A new study shows the effectiveness of antiretroviral therapy (ART) in preventing HIV transmissions in mixed-status couples.
The PARTNER study found zero new infections in HIV-mixed couples where the positive status partner was receiving suppressive ART. The study took part from 2010 to 2014, conducted in 75 different locations in 14 European countries.
Exactly 767 HIV-mixed couples took place in the study that documented more than 30,000 sexual acts. The study only looked at couples where the HIV-negative partner was not taking PReP (a pill that helps prevent infection for HIV-negative people), and the HIV-positive partner was on ART. These couples must have engaged in unprotected anal or vaginal sex in the month prior to the beginning of the study.
One third of the couples studied were homosexual men, a demographic that was excluded in two similar surveys that were conducted in 2008 and 2011.
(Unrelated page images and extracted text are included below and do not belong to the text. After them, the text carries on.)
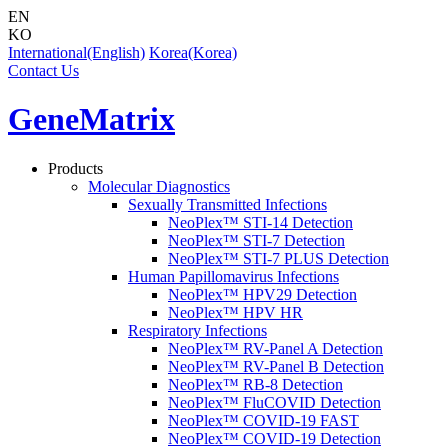
EN
KO
International(English)
Korea(Korea)
Contact Us
GeneMatrix
Products
Molecular Diagnostics
Sexually Transmitted Infections
NeoPlex™ STI-14 Detection
NeoPlex™ STI-7 Detection
NeoPlex™ STI-7 PLUS Detection
Human Papillomavirus Infections
NeoPlex™ HPV29 Detection
NeoPlex™ HPV HR
Respiratory Infections
NeoPlex™ RV-Panel A Detection
NeoPlex™ RV-Panel B Detection
NeoPlex™ RB-8 Detection
NeoPlex™ FluCOVID Detection
NeoPlex™ COVID-19 FAST
NeoPlex™ COVID-19 Detection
The exclusion of homosexual couples baffled researches of the current study, since the Centers for Disease Control and Prevention reported that 63 percent of all new HIV infections in 2012 occurred in male-to-male sex, and anal sex is one of the riskiest activities for transmission. The researchers will now go onto phase 2 of the study, which takes an exclusive look at homosexual male couples.
The study underscores the importance of testing for new HIV infections. But only 1 in 6 people who are HIV-positive know of their status according to the CDC. The better people know about their HIV status, the more they can do to get effective antiretroviral treatment, which helps extend life expediency and stop the spread of HIV/AIDS.